Time for dividends, says Karoon Energy founder as investor anger mounts

Source: The Australian

By: Tansy Harcourt

Karoon Energy founder Bob Hosking said it’s time for the under-fire oil and gas company to start paying shareholders a dividend.

After two decades on the ASX but under the radar of most investors, Karoon has shifted from explorer to a producer generating over $US200m of free cash flow. Activist investors are campaigning for it to start returning capital to shareholders and the founder agrees.

“The company needs to pay a dividend and keep its books balanced with cash in the bank,” Mr Hosking told The Australian.

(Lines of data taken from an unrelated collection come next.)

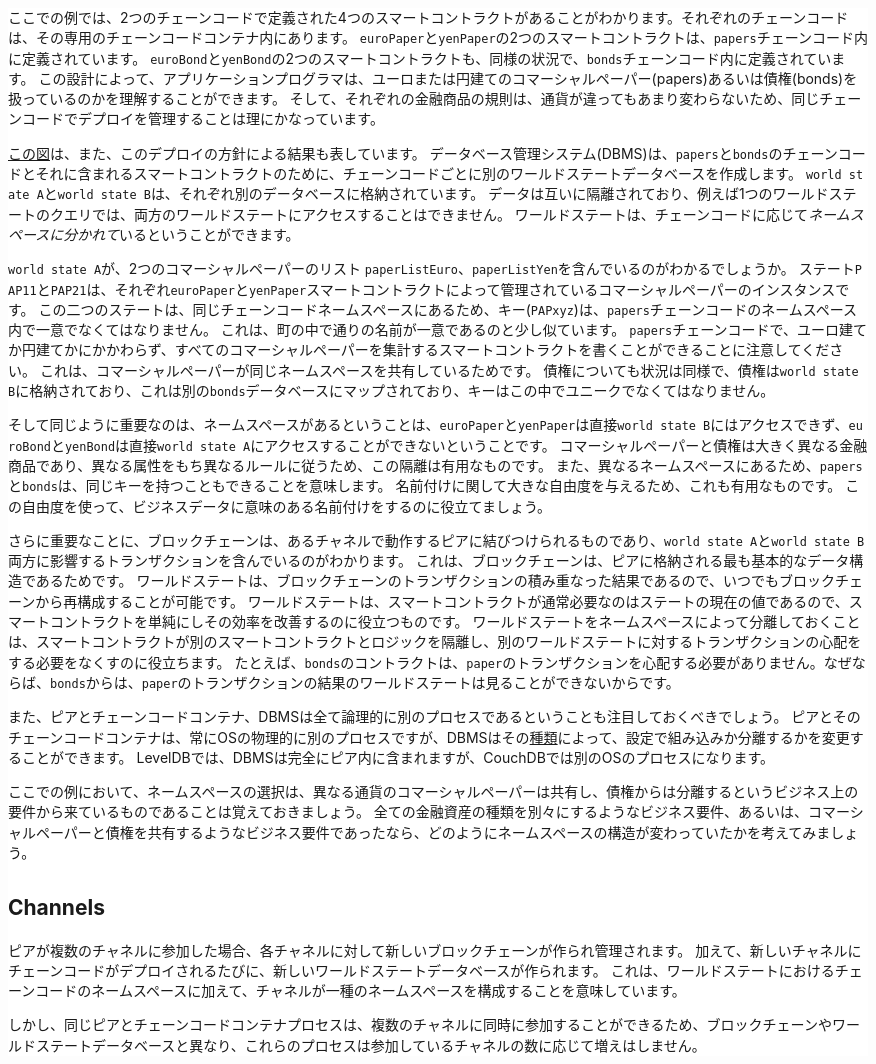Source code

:ここでの例では、2つのチェーンコードで定義された4つのスマートコントラクトがあることがわかります。それぞれのチェーンコードは、その専用のチェーンコードコンテナ内にあります。
`euroPaper`と`yenPaper`の2つのスマートコントラクトは、`papers`チェーンコード内に定義されています。
`euroBond`と`yenBond`の2つのスマートコントラクトも、同様の状況で、`bonds`チェーンコード内に定義されています。
この設計によって、アプリケーションプログラマは、ユーロまたは円建てのコマーシャルペーパー(papers)あるいは債権(bonds)を扱っているのかを理解することができます。
そして、それぞれの金融商品の規則は、通貨が違ってもあまり変わらないため、同じチェーンコードでデプロイを管理することは理にかなっています。

[この図](#scenario)は、また、このデプロイの方針による結果も表しています。
データベース管理システム(DBMS)は、`papers`と`bonds`のチェーンコードとそれに含まれるスマートコントラクトのために、チェーンコードごとに別のワールドステートデータベースを作成します。
`world state A`と`world state B`は、それぞれ別のデータベースに格納されています。
データは互いに隔離されており、例えば1つのワールドステートのクエリでは、両方のワールドステートにアクセスすることはできません。
ワールドステートは、チェーンコードに応じて*ネームスペースに分かれて*いるということができます。

`world state A`が、2つのコマーシャルペーパーのリスト `paperListEuro`、`paperListYen`を含んでいるのがわかるでしょうか。
ステート`PAP11`と`PAP21`は、それぞれ`euroPaper`と`yenPaper`スマートコントラクトによって管理されているコマーシャルペーパーのインスタンスです。
この二つのステートは、同じチェーンコードネームスペースにあるため、キー(`PAPxyz`)は、`papers`チェーンコードのネームスペース内で一意でなくてはなりません。
これは、町の中で通りの名前が一意であるのと少し似ています。
`papers`チェーンコードで、ユーロ建てか円建てかにかかわらず、すべてのコマーシャルペーパーを集計するスマートコントラクトを書くことができることに注意してください。
これは、コマーシャルペーパーが同じネームスペースを共有しているためです。
債権についても状況は同様で、債権は`world state B`に格納されており、これは別の`bonds`データベースにマップされており、キーはこの中でユニークでなくてはなりません。

そして同じように重要なのは、ネームスペースがあるということは、`euroPaper`と`yenPaper`は直接`world state B`にはアクセスできず、`euroBond`と`yenBond`は直接`world state A`にアクセスすることができないということです。
コマーシャルペーパーと債権は大きく異なる金融商品であり、異なる属性をもち異なるルールに従うため、この隔離は有用なものです。
また、異なるネームスペースにあるため、`papers`と`bonds`は、同じキーを持つこともできることを意味します。
名前付けに関して大きな自由度を与えるため、これも有用なものです。
この自由度を使って、ビジネスデータに意味のある名前付けをするのに役立てましょう。

さらに重要なことに、ブロックチェーンは、あるチャネルで動作するピアに結びつけられるものであり、`world state A`と`world state B`両方に影響するトランザクションを含んでいるのがわかります。
これは、ブロックチェーンは、ピアに格納される最も基本的なデータ構造であるためです。
ワールドステートは、ブロックチェーンのトランザクションの積み重なった結果であるので、いつでもブロックチェーンから再構成することが可能です。
ワールドステートは、スマートコントラクトが通常必要なのはステートの現在の値であるので、スマートコントラクトを単純にしその効率を改善するのに役立つものです。
ワールドステートをネームスペースによって分離しておくことは、スマートコントラクトが別のスマートコントラクトとロジックを隔離し、別のワールドステートに対するトランザクションの心配をする必要をなくすのに役立ちます。
たとえば、`bonds`のコントラクトは、`paper`のトランザクションを心配する必要がありません。なぜならば、`bonds`からは、`paper`のトランザクションの結果のワールドステートは見ることができないからです。

また、ピアとチェーンコードコンテナ、DBMSは全て論理的に別のプロセスであるということも注目しておくべきでしょう。
ピアとそのチェーンコードコンテナは、常にOSの物理的に別のプロセスですが、DBMSはその[種類](../ledger/ledger.html#world-state-database-options)によって、設定で組み込みか分離するかを変更することができます。
LevelDBでは、DBMSは完全にピア内に含まれますが、CouchDBでは別のOSのプロセスになります。

ここでの例において、ネームスペースの選択は、異なる通貨のコマーシャルペーパーは共有し、債権からは分離するというビジネス上の要件から来ているものであることは覚えておきましょう。
全ての金融資産の種類を別々にするようなビジネス要件、あるいは、コマーシャルペーパーと債権を共有するようなビジネス要件であったなら、どのようにネームスペースの構造が変わっていたかを考えてみましょう。

## Channels

ピアが複数のチャネルに参加した場合、各チャネルに対して新しいブロックチェーンが作られ管理されます。
加えて、新しいチャネルにチェーンコードがデプロイされるたびに、新しいワールドステートデータベースが作られます。
これは、ワールドステートにおけるチェーンコードのネームスペースに加えて、チャネルが一種のネームスペースを構成することを意味しています。

しかし、同じピアとチェーンコードコンテナプロセスは、複数のチャネルに同時に参加することができるため、ブロックチェーンやワールドステートデータベースと異なり、これらのプロセスは参加しているチャネルの数に応じて増えはしません。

As Karoon’s longest-term investor, Mr Hosking cannot be written off as a short-term player wanting a quick hit from dividends.

Karoon is targeting growth to 50,000 barrels of oil per day over the next three years and on Wednesday tried to quell investor concerns that it may put reaching that target via an acquisition ahead of capital returns.

In a letter to shareholders, chairman Peter Botten said the company would “announce its framework for shareholder returns in July” with “the application of this approach” to occur with the half-year results in August.

“Work is being finalised on the key factors and constraints that impact the development of a robust and sustainable dividend policy,” wrote Mr Botten. “This includes Australian profit availability, balance sheet, credit strength, tax planning, availability of franking credits, scenario planning, contingent payment consideration and production reliability sensitivities, together with share buyback considerations.”

Activist investment firm Sandon Capital fears the company will use a recently locked-in $US690m debt facility to purchase another oil asset before this time, which would negate the need for a capital return.

Karoon has faced shareholder dissent since last year when it sold new shares to fund the acquisition of Who Dat in the Gulf of Mexico, which diluted existing shareholders by 40 per cent.

Mr Hosking said he remains supportive of the direction Karoon is travelling, apart from the lack of dividends and also some concerns over debt at the firm he founded and ran for 16 years.

“It’s my baby,” Mr Hosking said of Karoon. “We took it a long way, we floated the company with $7m in the bank and now it’s got a market cap of $1-2bn.”

Mr Hosking himself left after shareholder grumblings about executive pay four years ago and the firm is now run by a number of former Oil Search executives, with Mr Botten formerly the managing director and Julian Fowles having run several businesses there.

“They’ve got professional people running the production,” Mr Hosking said. “It appears to be in good hands. All I can say is that the company needs to pay a dividend and keep its books balanced with cash in the bank.”

Oil companies as an industry are a returning rivers of cash to their investors despite mounting fears about the future of fossil fuels.

More than $US100bn was paid out last year in dividends and share buybacks by Shell, BP, Exxon Mobil and Total Energies combined, according to data by the Institute for Energy Economics and Financial Analysis (IEEFA).

Karoon, with 35,000 barrels per day production, is not in that league and Mr Hosking said the company needs to handle its growth aspirations with care.

“If you want to go out on a limb and take huge risks, it’s not the right thing to do. One has to be careful not to drive down shareholder value,” Mr Hosking said.

The 50,000 barrel target is a case in point.

“As long as it can be done in three years, then great, but you know, maybe it’s gonna take four years and maybe you wait a little bit longer and take debt out and build the cash balance, so you don’t have to take as much debt. The balance of being patient and building up a good cash account is important. And so it’s got to be balanced with that,” Mr Hosking said.

Karoon’s annual general meeting will be held next Thursday and Sandon Capital and Samuel Terry – which hold 5.6 per cent of the shares – have said they will vote against five of the nine resolutions.

Mr Fowles said the major proxies are in support of all the resolutions that will be put forward.

Mr Botten wrote: “The board believes that its current strategy is strongly aligned with the interests of the majority of Karoon’s shareholders, particularly those who have long-term perspective and an interest in Karoon remaining a competitive and stable participant in the international oil and gas sector.”

For Mr Hosking who started the company all those years ago and remains a shareholder, none of those factors mean it should not start paying a dividend.

“It’s time,” Mr Hosking said.

Karoon shares fell 1.3 per cent on Wednesday to close at $1.88. Its shares are down 9 per cent this year.